Not another inch could Tom reach with this stick. By hammering upward against the end of it, however, he was able to jam it up a trifle, thanks to its capacity for bending. Thus he dislodged the crosspiece and as it tumbled down he saw that it was the strip of molding from the cabinet.

But along with it there fell something else which interested him far more. This was a packet which had evidently been held against the side of the chimney by the stick. There were six bulging envelopes held together by a rubber band. The dampness of the chimney had not affected the live rubber and it still bore its powdery white freshness.

“I wonder if they looked there,” Tom thought. “Maybe they just reached around—kind of. I should think they’d have noticed those shiny nails, though.”

He put the packet safely in his pocket and, hauling the cabinet up on his back staggered up the stairs with it.

“What in the world took you so long?” said Mary Temple. “Oh, look at your face!”

“I can’t look at it,” said matter-of-fact Tom.

“It’s too funny! You’ve got soot all over it. Come over here and I’ll wash it off.”

It was a curious thing about Tom Slade and a matter of much amusement to his friends, that however brave or noble or heroic his acts might be, he was pretty sure to get his necktie halfway around his neck and a dirty face into the bargain.



CHAPTER III

HE SCENTS DANGER AND RECEIVES A LETTER

Tom was greatly excited by his discovery.
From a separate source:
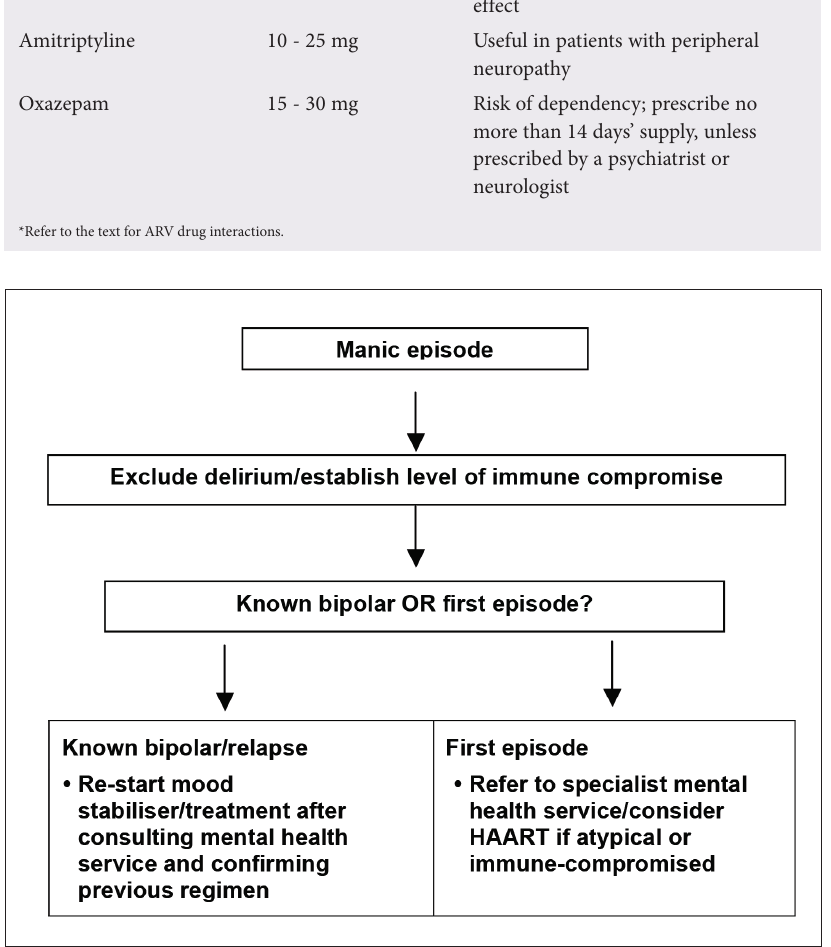
Fig. 2. An approach to the HIV-infected patient with mania. HAART = highly active antiretroviral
As he hurried to the office he opened the envelopes and what he found was not of a nature to modify his excitement. Here was German propaganda work with a vengeance. He felt that he had plunged into the very heart of the Teuton spy system. Evidently the recipient of these documents had considered them too precious to destroy and too dangerous to carry.

“He might still think of a way to get them, maybe,” thought Tom.

There was a paper containing a list of all the American cantonments and opposite each camp several names of individuals. Tom thought these might be spies in Uncle Sam’s uniform. There was some correspondence about smuggling dental rubber out of the United States to make gas masks in Germany. There were requests for money. There was one letter giving information, in considerable detail, about aeroplane manufacture.

Another letter in the same handwriting interested Tom particularly, because of his interest in gas engines—the result of his many tussles with the obstreperous motor of the troop’s cabin launch, Good Turn.